**INSTRUCTIONS TO FOLLOW**
Filter these entries so that only lines with the word "when" remain.

Saved entries
◆ ◆ ◆
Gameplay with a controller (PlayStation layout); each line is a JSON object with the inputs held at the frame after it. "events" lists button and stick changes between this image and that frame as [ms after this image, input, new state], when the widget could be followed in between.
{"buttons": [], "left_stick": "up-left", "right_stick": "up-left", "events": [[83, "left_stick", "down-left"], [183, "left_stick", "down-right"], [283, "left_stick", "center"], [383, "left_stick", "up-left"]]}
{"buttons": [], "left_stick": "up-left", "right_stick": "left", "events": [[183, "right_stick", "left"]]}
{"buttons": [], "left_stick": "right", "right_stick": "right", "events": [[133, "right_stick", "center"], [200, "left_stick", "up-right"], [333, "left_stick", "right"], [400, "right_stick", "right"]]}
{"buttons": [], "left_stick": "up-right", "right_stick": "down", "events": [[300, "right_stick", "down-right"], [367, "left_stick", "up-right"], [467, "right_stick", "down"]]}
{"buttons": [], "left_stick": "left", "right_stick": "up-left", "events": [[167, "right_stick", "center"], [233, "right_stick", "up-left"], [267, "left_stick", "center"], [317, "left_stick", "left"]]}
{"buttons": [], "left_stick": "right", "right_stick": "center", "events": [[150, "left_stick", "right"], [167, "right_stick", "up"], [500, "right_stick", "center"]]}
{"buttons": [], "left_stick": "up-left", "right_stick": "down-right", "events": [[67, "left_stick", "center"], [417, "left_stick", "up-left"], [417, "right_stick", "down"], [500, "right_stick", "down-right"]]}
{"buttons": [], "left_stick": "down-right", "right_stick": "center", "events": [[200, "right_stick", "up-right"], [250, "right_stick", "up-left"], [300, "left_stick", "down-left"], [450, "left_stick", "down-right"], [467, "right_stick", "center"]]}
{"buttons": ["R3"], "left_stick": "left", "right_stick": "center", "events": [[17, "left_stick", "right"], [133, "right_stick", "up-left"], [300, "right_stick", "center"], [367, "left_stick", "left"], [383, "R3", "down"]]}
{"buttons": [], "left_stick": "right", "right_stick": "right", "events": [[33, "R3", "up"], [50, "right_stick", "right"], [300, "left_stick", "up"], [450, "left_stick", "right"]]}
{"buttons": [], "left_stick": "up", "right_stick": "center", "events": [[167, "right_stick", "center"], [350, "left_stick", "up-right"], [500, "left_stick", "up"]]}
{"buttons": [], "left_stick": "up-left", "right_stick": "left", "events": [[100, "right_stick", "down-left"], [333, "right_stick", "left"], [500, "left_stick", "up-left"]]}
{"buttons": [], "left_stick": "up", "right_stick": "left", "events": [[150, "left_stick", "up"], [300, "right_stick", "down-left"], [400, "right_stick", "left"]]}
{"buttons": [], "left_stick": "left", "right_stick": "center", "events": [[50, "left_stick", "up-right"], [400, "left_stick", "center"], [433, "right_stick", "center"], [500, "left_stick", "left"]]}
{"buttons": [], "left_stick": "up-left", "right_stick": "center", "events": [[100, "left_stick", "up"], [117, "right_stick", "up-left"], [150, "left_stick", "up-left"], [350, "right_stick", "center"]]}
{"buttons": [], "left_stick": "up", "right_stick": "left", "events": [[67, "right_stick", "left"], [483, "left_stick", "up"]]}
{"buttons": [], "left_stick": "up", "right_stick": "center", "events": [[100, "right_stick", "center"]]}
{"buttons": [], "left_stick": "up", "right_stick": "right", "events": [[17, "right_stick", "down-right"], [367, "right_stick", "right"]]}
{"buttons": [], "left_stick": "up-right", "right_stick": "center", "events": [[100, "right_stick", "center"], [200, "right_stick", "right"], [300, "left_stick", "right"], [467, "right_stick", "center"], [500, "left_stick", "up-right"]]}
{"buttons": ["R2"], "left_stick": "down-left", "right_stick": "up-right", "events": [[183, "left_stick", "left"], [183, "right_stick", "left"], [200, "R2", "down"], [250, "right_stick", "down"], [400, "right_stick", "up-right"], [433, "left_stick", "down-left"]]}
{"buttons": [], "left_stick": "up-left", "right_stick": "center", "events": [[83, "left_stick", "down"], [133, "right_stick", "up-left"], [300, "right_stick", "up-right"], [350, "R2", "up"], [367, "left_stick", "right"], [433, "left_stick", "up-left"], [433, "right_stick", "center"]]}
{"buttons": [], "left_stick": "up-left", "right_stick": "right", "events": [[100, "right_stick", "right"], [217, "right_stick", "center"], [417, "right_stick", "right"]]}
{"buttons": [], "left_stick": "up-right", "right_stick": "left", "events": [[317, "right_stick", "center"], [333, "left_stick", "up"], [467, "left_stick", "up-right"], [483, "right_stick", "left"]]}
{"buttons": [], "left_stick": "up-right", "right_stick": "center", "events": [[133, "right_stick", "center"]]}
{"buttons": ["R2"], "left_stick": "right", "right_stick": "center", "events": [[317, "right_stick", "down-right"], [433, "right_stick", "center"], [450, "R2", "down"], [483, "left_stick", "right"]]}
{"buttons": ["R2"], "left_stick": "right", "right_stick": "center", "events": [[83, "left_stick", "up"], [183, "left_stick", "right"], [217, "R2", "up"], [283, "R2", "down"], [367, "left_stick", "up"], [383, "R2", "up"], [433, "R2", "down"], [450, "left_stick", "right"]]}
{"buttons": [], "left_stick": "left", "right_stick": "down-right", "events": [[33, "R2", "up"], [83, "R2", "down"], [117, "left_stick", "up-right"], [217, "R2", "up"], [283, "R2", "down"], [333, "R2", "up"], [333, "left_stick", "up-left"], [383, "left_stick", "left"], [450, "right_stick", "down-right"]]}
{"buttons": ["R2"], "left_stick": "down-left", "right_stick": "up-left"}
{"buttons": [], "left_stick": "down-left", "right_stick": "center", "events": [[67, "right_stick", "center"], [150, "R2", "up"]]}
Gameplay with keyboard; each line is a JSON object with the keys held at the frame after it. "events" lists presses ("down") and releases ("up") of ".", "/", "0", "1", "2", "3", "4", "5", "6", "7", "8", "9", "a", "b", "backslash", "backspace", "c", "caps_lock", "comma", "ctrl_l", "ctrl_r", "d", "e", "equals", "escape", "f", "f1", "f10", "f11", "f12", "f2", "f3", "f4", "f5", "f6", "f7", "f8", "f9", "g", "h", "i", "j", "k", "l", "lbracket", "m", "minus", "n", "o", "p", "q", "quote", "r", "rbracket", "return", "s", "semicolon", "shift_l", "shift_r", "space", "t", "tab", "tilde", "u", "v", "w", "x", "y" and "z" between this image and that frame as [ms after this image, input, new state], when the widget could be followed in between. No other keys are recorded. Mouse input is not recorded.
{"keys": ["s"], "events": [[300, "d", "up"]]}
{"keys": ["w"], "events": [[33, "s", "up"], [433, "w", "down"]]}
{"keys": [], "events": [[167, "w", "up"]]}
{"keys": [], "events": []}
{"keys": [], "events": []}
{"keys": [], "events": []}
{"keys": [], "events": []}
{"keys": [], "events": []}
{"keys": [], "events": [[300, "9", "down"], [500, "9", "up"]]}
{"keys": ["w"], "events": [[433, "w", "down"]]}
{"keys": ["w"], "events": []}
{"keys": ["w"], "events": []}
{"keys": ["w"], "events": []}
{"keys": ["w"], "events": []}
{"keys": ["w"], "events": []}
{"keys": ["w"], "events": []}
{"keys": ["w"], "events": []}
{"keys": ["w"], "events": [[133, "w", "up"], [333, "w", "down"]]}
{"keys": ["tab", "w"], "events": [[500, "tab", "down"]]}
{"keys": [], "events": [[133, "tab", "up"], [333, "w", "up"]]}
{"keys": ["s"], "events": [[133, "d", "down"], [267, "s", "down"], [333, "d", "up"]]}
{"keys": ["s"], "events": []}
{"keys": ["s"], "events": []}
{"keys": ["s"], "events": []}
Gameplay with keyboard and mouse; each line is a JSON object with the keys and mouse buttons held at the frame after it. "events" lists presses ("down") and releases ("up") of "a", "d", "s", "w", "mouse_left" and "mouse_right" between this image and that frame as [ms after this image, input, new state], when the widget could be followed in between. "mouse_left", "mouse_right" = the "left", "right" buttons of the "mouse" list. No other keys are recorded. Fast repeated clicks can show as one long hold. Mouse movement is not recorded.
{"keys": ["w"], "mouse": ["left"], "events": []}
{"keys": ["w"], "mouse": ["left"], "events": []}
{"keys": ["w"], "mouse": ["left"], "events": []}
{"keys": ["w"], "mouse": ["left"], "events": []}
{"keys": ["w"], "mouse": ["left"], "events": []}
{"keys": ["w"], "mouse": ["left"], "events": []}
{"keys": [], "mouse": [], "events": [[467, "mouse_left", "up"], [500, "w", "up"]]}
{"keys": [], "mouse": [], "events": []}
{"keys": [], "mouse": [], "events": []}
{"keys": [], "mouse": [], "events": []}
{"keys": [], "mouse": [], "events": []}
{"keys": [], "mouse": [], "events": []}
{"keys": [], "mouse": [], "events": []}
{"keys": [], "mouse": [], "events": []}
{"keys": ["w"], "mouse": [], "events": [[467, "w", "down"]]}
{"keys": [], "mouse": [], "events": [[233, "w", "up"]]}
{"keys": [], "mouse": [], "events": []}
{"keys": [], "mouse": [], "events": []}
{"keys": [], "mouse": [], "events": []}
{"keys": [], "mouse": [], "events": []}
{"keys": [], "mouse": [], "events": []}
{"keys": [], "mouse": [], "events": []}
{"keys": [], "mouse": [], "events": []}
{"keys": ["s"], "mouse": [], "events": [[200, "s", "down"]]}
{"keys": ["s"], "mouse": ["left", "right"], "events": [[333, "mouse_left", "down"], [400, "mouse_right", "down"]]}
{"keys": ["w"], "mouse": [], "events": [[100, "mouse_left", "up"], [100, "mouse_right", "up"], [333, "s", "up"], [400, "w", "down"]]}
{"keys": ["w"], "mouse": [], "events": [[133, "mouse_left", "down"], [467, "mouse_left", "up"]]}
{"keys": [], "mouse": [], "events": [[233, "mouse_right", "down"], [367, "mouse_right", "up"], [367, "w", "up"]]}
◆ ◆ ◆
**ANSWER TO THIS PROBLEM**
Gameplay with a controller (PlayStation layout); each line is a JSON object with the inputs held at the frame after it. "events" lists button and stick changes between this image and that frame as [ms after this image, input, new state], when the widget could be followed in between.
Gameplay with keyboard; each line is a JSON object with the keys held at the frame after it. "events" lists presses ("down") and releases ("up") of ".", "/", "0", "1", "2", "3", "4", "5", "6", "7", "8", "9", "a", "b", "backslash", "backspace", "c", "caps_lock", "comma", "ctrl_l", "ctrl_r", "d", "e", "equals", "escape", "f", "f1", "f10", "f11", "f12", "f2", "f3", "f4", "f5", "f6", "f7", "f8", "f9", "g", "h", "i", "j", "k", "l", "lbracket", "m", "minus", "n", "o", "p", "q", "quote", "r", "rbracket", "return", "s", "semicolon", "shift_l", "shift_r", "space", "t", "tab", "tilde", "u", "v", "w", "x", "y" and "z" between this image and that frame as [ms after this image, input, new state], when the widget could be followed in between. No other keys are recorded. Mouse input is not recorded.
Gameplay with keyboard and mouse; each line is a JSON object with the keys and mouse buttons held at the frame after it. "events" lists presses ("down") and releases ("up") of "a", "d", "s", "w", "mouse_left" and "mouse_right" between this image and that frame as [ms after this image, input, new state], when the widget could be followed in between. "mouse_left", "mouse_right" = the "left", "right" buttons of the "mouse" list. No other keys are recorded. Fast repeated clicks can show as one long hold. Mouse movement is not recorded.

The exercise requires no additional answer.